Assessing the accuracy of the SF3D setup ideally required both intra- and intersystem evaluations, for which we had access to both the frequently used 3dMDFace and Vectra H1 systems. Because the latter requires 3 acquisitions from different angles to perform 1 facial reconstruction, whereas both SF3D and 3dMDFace are used as stationary, single-shot systems, we opted to use the 3dMDFace system for comparison. In brief, the 3dMD system is a hybrid structured-light stereophotogrammetry system consisting of 3 (stereo) pairs of 2 cameras each, with 1 pair positioned centrally in front of the patient, and the other 2 placed on either side.

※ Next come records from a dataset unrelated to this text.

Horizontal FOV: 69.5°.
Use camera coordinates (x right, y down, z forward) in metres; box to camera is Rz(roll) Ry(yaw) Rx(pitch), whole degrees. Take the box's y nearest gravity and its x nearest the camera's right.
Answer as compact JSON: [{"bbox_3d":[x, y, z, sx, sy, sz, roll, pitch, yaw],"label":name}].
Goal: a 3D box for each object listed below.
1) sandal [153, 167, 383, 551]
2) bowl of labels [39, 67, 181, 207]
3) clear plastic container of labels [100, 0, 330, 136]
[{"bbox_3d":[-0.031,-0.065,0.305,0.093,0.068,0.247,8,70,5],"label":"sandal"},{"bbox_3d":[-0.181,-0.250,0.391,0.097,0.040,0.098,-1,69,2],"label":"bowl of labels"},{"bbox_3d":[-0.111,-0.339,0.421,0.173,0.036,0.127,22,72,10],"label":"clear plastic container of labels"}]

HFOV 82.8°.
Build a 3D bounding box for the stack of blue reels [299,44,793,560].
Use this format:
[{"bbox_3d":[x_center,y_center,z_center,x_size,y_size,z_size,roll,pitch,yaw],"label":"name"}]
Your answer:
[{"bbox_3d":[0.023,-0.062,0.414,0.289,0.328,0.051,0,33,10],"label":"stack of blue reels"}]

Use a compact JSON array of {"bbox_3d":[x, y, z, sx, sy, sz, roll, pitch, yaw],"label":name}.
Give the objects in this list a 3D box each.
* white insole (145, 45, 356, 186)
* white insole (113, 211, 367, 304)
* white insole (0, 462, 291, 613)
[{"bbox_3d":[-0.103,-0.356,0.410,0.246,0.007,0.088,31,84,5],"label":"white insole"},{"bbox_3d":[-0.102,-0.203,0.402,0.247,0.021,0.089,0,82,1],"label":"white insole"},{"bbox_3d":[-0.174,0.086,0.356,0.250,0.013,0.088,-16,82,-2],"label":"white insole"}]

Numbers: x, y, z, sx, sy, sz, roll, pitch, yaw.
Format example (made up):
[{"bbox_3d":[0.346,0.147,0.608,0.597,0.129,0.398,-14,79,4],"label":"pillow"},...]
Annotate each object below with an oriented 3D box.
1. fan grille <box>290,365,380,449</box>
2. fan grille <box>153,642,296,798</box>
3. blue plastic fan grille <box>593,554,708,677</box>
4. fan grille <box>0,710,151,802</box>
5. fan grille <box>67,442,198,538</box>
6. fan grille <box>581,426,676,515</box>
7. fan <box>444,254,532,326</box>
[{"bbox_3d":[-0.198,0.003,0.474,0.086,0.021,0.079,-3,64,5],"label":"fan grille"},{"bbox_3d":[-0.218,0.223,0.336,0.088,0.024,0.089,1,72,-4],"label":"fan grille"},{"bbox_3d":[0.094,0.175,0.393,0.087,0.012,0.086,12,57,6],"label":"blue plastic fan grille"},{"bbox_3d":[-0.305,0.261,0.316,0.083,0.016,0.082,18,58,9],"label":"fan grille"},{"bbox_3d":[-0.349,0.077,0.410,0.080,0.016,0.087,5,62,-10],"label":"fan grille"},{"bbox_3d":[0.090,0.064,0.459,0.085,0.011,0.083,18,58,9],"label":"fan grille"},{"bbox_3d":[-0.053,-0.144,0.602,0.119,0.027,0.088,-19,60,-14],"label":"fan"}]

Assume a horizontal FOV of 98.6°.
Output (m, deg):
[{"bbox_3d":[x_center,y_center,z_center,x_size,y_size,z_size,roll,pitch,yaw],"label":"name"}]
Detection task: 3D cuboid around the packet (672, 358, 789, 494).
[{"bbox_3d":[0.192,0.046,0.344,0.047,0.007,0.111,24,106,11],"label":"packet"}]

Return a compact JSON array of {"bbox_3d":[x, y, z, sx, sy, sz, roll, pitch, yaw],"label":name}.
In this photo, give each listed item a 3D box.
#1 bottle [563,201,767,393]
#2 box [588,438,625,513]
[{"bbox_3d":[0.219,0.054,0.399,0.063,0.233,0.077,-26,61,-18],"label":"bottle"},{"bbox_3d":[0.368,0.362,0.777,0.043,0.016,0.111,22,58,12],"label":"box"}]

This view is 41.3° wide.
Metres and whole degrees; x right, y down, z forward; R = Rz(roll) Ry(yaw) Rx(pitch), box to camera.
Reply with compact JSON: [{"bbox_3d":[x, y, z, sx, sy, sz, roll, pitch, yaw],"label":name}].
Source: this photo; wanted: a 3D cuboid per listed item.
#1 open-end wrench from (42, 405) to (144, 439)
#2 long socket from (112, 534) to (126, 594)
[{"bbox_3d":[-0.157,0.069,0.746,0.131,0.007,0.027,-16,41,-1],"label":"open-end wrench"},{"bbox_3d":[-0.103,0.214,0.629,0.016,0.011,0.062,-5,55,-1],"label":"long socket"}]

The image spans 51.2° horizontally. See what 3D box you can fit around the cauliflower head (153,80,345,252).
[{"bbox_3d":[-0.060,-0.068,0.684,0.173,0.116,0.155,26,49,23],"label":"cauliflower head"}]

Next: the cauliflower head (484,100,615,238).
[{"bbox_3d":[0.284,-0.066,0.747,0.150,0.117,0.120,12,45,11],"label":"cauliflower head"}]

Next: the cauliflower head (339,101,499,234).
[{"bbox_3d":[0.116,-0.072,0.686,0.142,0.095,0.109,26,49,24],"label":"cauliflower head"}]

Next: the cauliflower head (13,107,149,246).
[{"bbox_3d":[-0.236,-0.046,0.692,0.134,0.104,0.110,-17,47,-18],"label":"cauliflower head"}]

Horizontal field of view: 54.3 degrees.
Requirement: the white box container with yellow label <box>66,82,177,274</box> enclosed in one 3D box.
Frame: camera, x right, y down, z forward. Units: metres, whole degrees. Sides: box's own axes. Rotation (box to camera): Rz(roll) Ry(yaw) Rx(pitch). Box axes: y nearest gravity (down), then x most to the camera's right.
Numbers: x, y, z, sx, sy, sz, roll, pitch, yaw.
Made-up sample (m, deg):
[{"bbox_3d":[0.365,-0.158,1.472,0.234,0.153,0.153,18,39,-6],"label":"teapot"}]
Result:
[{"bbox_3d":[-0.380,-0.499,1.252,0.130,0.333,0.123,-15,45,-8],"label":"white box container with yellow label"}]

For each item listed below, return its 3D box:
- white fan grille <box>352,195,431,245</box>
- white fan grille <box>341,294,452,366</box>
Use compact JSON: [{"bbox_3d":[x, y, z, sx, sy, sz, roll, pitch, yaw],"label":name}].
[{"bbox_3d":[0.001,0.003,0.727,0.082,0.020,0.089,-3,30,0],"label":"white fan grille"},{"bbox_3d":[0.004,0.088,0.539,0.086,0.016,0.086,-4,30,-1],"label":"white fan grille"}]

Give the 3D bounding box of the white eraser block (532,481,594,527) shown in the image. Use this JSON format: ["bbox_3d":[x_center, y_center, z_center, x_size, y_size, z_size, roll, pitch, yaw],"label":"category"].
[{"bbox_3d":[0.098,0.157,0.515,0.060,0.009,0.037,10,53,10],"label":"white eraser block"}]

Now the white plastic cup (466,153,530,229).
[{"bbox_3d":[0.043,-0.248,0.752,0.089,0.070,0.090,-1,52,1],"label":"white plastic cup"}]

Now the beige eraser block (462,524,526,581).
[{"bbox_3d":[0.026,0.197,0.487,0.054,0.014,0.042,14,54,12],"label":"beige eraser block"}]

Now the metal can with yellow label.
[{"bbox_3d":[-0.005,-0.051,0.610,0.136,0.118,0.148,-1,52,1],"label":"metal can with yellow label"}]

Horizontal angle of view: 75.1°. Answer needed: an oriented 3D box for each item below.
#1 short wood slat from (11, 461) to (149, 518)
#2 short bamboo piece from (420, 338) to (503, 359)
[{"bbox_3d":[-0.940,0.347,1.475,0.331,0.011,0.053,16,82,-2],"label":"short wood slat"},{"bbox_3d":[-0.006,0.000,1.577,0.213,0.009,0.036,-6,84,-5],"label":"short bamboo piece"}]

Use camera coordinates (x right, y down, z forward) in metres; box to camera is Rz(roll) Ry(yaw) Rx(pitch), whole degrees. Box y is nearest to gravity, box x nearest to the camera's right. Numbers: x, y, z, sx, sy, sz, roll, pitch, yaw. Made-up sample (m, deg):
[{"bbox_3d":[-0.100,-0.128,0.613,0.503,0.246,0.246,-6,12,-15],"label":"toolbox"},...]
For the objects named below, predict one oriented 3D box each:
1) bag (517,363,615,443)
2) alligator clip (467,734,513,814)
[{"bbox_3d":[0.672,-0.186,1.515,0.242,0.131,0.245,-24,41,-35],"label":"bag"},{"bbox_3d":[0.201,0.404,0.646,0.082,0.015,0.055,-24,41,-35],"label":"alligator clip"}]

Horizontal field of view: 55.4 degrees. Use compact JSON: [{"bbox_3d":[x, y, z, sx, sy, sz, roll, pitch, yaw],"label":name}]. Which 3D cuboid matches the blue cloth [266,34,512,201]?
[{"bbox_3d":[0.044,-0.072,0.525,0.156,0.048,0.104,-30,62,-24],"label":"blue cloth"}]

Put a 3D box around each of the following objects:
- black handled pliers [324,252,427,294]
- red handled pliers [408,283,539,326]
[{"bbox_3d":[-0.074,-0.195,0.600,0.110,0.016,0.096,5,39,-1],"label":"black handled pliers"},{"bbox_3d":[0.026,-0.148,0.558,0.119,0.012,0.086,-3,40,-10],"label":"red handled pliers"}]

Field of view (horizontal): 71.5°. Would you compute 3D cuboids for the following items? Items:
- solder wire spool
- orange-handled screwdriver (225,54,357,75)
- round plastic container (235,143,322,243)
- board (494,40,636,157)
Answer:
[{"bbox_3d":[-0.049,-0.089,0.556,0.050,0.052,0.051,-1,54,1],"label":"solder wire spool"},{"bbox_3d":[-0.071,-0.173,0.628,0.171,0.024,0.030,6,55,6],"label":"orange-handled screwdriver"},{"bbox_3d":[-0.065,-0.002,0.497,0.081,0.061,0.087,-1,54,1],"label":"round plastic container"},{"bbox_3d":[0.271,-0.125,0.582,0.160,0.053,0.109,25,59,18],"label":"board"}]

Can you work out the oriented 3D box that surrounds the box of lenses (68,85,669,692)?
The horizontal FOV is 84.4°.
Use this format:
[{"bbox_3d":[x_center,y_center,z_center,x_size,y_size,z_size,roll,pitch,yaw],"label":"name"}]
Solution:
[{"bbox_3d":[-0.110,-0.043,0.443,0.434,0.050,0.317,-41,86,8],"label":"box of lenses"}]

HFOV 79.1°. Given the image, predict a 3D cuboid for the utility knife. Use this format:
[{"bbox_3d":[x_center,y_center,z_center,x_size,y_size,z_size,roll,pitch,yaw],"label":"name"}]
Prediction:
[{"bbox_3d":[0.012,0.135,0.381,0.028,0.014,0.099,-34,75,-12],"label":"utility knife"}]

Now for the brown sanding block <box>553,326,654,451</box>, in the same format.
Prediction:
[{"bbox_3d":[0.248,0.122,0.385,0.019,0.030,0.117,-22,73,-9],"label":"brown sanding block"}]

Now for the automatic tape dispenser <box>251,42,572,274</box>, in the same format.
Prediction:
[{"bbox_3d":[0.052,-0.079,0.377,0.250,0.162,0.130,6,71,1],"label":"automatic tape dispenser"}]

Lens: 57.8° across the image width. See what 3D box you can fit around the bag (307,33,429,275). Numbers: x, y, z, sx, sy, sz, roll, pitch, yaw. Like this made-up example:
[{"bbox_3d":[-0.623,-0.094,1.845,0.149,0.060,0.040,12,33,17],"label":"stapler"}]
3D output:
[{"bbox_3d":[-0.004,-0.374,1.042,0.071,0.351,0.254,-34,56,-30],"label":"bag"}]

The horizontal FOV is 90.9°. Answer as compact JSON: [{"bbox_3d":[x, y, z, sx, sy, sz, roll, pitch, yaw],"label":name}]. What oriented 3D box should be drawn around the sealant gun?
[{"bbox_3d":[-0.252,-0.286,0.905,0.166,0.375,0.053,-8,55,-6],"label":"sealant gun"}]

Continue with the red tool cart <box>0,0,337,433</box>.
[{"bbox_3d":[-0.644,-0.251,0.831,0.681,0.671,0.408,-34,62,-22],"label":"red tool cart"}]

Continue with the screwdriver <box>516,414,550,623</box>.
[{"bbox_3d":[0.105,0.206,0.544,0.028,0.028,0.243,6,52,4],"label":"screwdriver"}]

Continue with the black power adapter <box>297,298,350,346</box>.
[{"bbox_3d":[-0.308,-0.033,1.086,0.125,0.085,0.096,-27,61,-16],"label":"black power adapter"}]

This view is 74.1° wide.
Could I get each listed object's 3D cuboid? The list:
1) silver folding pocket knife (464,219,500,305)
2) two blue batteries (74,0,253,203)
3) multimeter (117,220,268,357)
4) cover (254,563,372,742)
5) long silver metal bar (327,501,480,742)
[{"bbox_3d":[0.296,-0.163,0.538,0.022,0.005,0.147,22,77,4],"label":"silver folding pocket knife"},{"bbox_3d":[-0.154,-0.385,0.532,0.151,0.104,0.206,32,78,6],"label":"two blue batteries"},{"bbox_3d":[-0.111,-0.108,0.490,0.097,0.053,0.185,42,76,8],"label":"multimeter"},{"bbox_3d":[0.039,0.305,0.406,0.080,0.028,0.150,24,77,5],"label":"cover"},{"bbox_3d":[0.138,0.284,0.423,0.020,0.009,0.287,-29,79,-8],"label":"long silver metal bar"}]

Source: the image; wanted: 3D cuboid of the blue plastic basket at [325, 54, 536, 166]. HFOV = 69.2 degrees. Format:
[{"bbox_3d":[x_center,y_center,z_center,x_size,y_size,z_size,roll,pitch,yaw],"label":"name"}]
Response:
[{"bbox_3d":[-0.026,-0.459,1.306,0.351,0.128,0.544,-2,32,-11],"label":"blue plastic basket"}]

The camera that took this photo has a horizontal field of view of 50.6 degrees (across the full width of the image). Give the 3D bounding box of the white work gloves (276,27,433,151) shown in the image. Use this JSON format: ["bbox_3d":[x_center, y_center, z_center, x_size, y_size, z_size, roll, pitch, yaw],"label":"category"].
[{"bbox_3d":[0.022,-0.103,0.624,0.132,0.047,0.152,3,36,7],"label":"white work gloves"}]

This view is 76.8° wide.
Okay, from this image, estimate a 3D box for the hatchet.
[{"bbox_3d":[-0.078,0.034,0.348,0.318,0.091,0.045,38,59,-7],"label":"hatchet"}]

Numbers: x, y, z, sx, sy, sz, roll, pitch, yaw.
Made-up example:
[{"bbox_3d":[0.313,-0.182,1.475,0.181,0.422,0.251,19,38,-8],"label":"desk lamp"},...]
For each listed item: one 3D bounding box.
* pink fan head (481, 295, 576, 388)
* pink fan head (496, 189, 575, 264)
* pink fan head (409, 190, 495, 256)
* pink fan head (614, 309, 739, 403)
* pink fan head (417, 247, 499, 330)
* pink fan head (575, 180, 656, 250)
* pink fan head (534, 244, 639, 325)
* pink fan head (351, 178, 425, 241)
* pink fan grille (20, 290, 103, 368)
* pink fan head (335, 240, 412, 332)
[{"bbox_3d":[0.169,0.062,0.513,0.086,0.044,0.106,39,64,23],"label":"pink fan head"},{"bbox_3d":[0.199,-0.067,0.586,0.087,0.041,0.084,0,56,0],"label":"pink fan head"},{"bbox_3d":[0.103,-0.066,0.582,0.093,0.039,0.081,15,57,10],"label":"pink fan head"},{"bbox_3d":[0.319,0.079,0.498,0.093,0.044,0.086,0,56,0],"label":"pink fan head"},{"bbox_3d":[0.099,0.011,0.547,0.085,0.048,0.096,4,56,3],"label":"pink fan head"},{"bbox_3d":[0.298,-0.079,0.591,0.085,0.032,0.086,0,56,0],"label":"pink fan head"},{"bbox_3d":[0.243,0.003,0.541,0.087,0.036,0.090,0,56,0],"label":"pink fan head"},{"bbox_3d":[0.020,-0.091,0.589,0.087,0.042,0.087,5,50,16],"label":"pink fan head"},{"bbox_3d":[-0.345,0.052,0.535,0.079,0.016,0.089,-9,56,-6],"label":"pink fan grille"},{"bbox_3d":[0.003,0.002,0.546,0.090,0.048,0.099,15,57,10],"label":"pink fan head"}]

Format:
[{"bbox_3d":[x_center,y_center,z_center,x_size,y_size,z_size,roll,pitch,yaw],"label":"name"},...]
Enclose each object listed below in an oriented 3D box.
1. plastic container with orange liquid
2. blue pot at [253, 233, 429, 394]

A study group of 30 volunteers of diverse ethnicity was recruited from the Medical Imaging Research Lab at the University Hospital Gasthuisberg in Leuven, Belgium, using the exclusion criterion of having undergone any facial surgical interventions and having dense facial hair such as mustache and/or beard. The age and sex distribution of the sample, calculated using Microsoft Office Excel (Microsoft, Redmond, Wash), are shown in Table I . To account for the highly variable nature of human facial expression, we repeated image acquisitions 3 times in a row for each individual, using the methodology presented earlier. Furthermore, the technical baseline performance of both systems, defined as the performance in the absence of biologic variability (ie, facial pose), was assessed and compared by scanning a mannequin head 3 times consecutively with each system.